When the line containing "FALE CONOSCO" is found in the data below, copy it and each line after it through the line containing "crescimento acelerado, atingindo a fase de", exactly and with no others.

*The data*
==================================================

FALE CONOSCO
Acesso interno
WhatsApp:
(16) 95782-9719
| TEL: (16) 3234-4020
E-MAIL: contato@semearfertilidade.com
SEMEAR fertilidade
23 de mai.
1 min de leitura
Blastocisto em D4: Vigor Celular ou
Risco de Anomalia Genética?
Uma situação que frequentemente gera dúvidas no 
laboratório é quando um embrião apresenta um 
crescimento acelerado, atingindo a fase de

==================================================

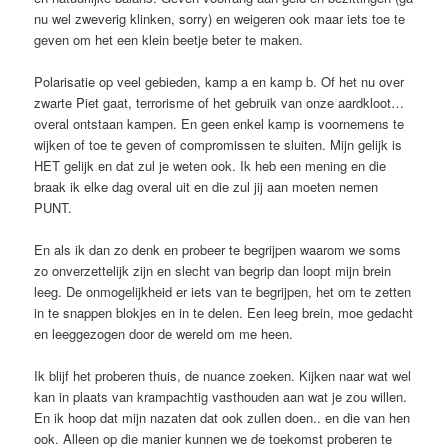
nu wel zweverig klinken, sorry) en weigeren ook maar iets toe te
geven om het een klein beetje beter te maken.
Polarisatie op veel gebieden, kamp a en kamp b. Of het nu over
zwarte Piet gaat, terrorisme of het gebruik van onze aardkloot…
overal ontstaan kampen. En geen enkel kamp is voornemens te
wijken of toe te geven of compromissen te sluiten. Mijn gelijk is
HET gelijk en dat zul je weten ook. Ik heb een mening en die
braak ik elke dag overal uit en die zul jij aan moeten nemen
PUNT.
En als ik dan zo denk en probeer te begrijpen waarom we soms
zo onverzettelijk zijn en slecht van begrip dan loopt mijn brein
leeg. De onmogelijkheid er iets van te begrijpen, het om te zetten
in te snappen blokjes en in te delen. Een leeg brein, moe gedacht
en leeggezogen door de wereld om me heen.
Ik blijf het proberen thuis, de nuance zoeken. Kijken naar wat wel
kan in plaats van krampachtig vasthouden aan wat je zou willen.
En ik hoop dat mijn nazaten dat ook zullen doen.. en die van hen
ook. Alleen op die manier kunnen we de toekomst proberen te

==================================================

*Problem solution*
FALE CONOSCO
Acesso interno
WhatsApp:
(16) 95782-9719
| TEL: (16) 3234-4020
E-MAIL: contato@semearfertilidade.com
SEMEAR fertilidade
23 de mai.
1 min de leitura
Blastocisto em D4: Vigor Celular ou
Risco de Anomalia Genética?
Uma situação que frequentemente gera dúvidas no 
laboratório é quando um embrião apresenta um 
crescimento acelerado, atingindo a fase de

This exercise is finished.